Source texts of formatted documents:

● ● ● ● ● ● ●

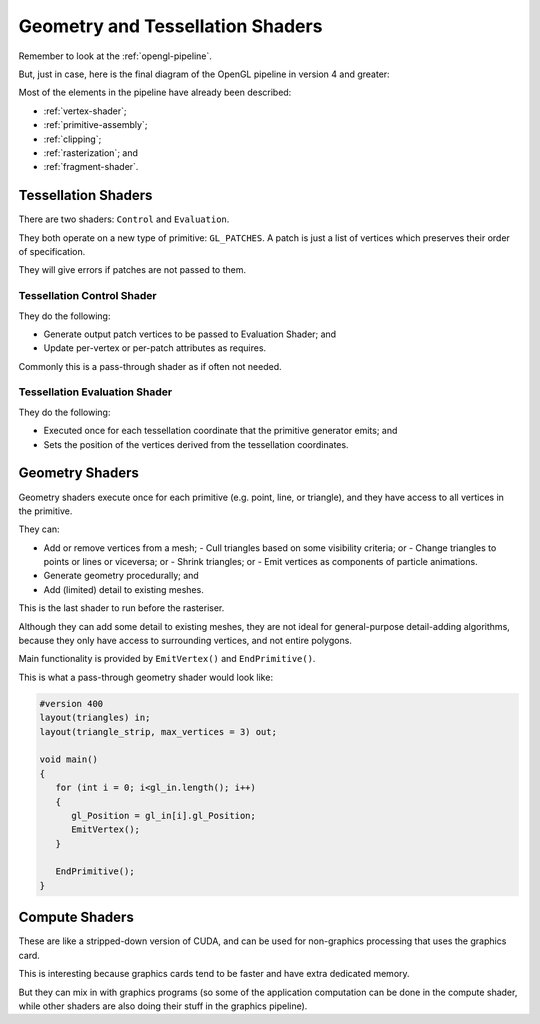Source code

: .. _geometry-tessellation:

Geometry and Tessellation Shaders
=================================

Remember to look at the :ref:`opengl-pipeline`.

But, just in case, here is the final diagram of the OpenGL pipeline in version 4 and greater:

.. image:: /img/geometry-tessellation/final-pipeline.png

Most of the elements in the pipeline have already been described:

- :ref:`vertex-shader`;
- :ref:`primitive-assembly`;
- :ref:`clipping`;
- :ref:`rasterization`; and
- :ref:`fragment-shader`.

Tessellation Shaders
--------------------

There are two shaders: ``Control`` and ``Evaluation``.

They both operate on a new type of primitive: ``GL_PATCHES``. A patch is just a list of vertices which preserves their order of specification.

They will give errors if patches are not passed to them.

Tessellation Control Shader
^^^^^^^^^^^^^^^^^^^^^^^^^^^

They do the following:

- Generate output patch vertices to be passed to Evaluation Shader; and
- Update per-vertex or per-patch attributes as requires.

Commonly this is a pass-through shader as if often not needed.

Tessellation Evaluation Shader
^^^^^^^^^^^^^^^^^^^^^^^^^^^^^^

They do the following:

- Executed once for each tessellation coordinate that the primitive generator emits; and
- Sets the position of the vertices derived from the tessellation coordinates.

Geometry Shaders
----------------

Geometry shaders execute once for each primitive (e.g. point, line, or triangle), and they have access to all vertices in the primitive.

They can:

- Add or remove vertices from a mesh;
  - Cull triangles based on some visibility criteria; or
  - Change triangles to points or lines or viceversa; or
  - Shrink triangles; or
  - Emit vertices as components of particle animations.
- Generate geometry procedurally; and
- Add (limited) detail to existing meshes.

This is the last shader to run before the rasteriser.

Although they can add some detail to existing meshes, they are not ideal for general-purpose detail-adding algorithms, because they only have access to surrounding vertices, and not entire polygons.

Main functionality is provided by ``EmitVertex()`` and ``EndPrimitive()``.

This is what a pass-through geometry shader would look like:

.. code-block:: glsl

  #version 400
  layout(triangles) in;
  layout(triangle_strip, max_vertices = 3) out;

  void main()
  {
     for (int i = 0; i<gl_in.length(); i++)
     {
        gl_Position = gl_in[i].gl_Position;
        EmitVertex();
     }

     EndPrimitive();
  }

Compute Shaders
---------------

These are like a stripped-down version of CUDA, and can be used for non-graphics processing that uses the graphics card.

This is interesting because graphics cards tend to be faster and have extra dedicated memory.

But they can mix in with graphics programs (so some of the application computation can be done in the compute shader, while other shaders are also doing their stuff in the graphics pipeline).
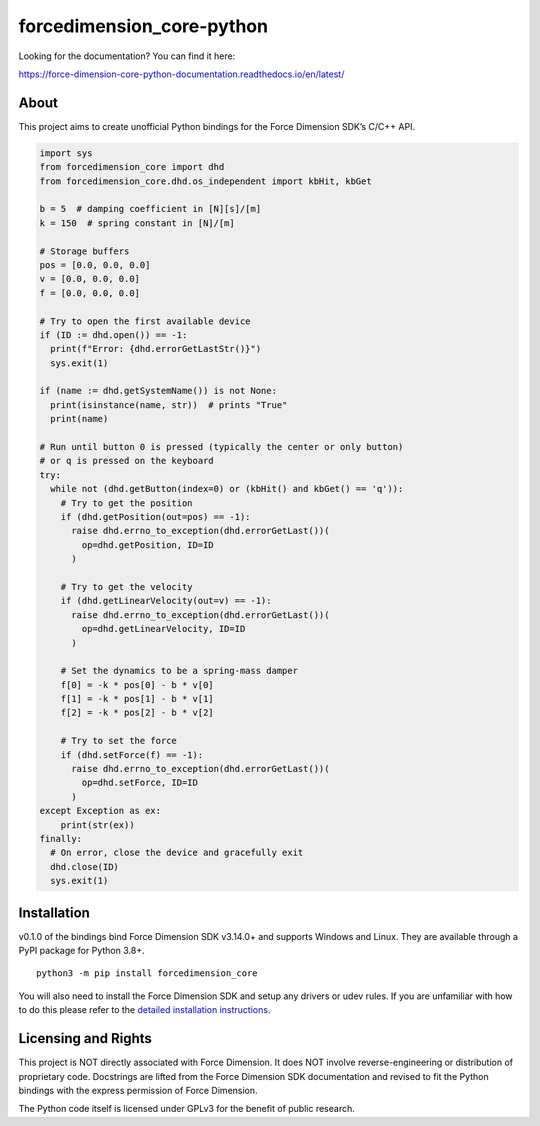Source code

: forcedimension_core-python
==========================

|PyPI - Version| |PyPI - License| |PyPI - Python Version| |build|
|Coveralls branch| |Read the Docs| |Pydantic v2|

Looking for the documentation? You can find it here:

https://force-dimension-core-python-documentation.readthedocs.io/en/latest/

About
-----

This project aims to create unofficial Python bindings for the Force
Dimension SDK’s C/C++ API.

.. code:: py

   import sys
   from forcedimension_core import dhd
   from forcedimension_core.dhd.os_independent import kbHit, kbGet

   b = 5  # damping coefficient in [N][s]/[m]
   k = 150  # spring constant in [N]/[m]

   # Storage buffers
   pos = [0.0, 0.0, 0.0]
   v = [0.0, 0.0, 0.0]
   f = [0.0, 0.0, 0.0]

   # Try to open the first available device
   if (ID := dhd.open()) == -1:
     print(f"Error: {dhd.errorGetLastStr()}")
     sys.exit(1)

   if (name := dhd.getSystemName()) is not None:
     print(isinstance(name, str))  # prints "True"
     print(name)

   # Run until button 0 is pressed (typically the center or only button)
   # or q is pressed on the keyboard
   try:
     while not (dhd.getButton(index=0) or (kbHit() and kbGet() == 'q')):
       # Try to get the position
       if (dhd.getPosition(out=pos) == -1):
         raise dhd.errno_to_exception(dhd.errorGetLast())(
           op=dhd.getPosition, ID=ID
         )

       # Try to get the velocity
       if (dhd.getLinearVelocity(out=v) == -1):
         raise dhd.errno_to_exception(dhd.errorGetLast())(
           op=dhd.getLinearVelocity, ID=ID
         )

       # Set the dynamics to be a spring-mass damper
       f[0] = -k * pos[0] - b * v[0]
       f[1] = -k * pos[1] - b * v[1]
       f[2] = -k * pos[2] - b * v[2]

       # Try to set the force
       if (dhd.setForce(f) == -1):
         raise dhd.errno_to_exception(dhd.errorGetLast())(
           op=dhd.setForce, ID=ID
         )
   except Exception as ex:
       print(str(ex))
   finally:
     # On error, close the device and gracefully exit
     dhd.close(ID)
     sys.exit(1)

Installation
------------

v0.1.0 of the bindings bind Force Dimension SDK v3.14.0+ and supports
Windows and Linux. They are available through a PyPI package for Python
3.8+.

::

   python3 -m pip install forcedimension_core

You will also need to install the Force Dimension SDK and setup any
drivers or udev rules. If you are unfamiliar with how to do this please
refer to the `detailed installation
instructions <https://force-dimension-core-python-documentation.readthedocs.io/en/latest/installation.html>`__.

Licensing and Rights
--------------------

This project is NOT directly associated with Force Dimension. It does
NOT involve reverse-engineering or distribution of proprietary code.
Docstrings are lifted from the Force Dimension SDK documentation and
revised to fit the Python bindings with the express permission of Force
Dimension.

The Python code itself is licensed under GPLv3 for the benefit of public
research.

.. |PyPI - Version| image:: https://img.shields.io/pypi/v/forcedimension_core?logo=pypi
.. |PyPI - License| image:: https://img.shields.io/pypi/l/forcedimension_core?logo=pypi
.. |PyPI - Python Version| image:: https://img.shields.io/pypi/pyversions/forcedimension_core?logo=python
.. |build| image:: https://github.com/EmDash00/forcedimension_core-python/actions/workflows/ci.yml/badge.svg
   :target: https://github.com/EmDash00/forcedimension_core-python/actions/workflows/ci.yml
.. |Coveralls branch| image:: https://img.shields.io/coverallsCoverage/github/EmDash00/forcedimension_core-python?branch=main&logo=coveralls&link=https%3A%2F%2Fcoveralls.io%2Fgithub%2FEmDash00%2Fforcedimension_core-python
.. |Read the Docs| image:: https://img.shields.io/readthedocs/force-dimension-core-python-documentation?logo=readthedocs&link=https%3A%2F%2Fforce-dimension-core-python-documentation.readthedocs.io%2Fen%2Flatest%2F
.. |Pydantic v2| image:: https://img.shields.io/endpoint?url=https://raw.githubusercontent.com/pydantic/pydantic/main/docs/badge/v2.json
   :target: https://pydantic.dev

● ● ● ● ● ● ●

> Task directions
Search term "with": return each line of the data that contains it.

> Response to the exercise
But they can mix in with graphics programs (so some of the application computation can be done in the compute shader, while other shaders are also doing their stuff in the graphics pipeline).
drivers or udev rules. If you are unfamiliar with how to do this please
This project is NOT directly associated with Force Dimension. It does
revised to fit the Python bindings with the express permission of Force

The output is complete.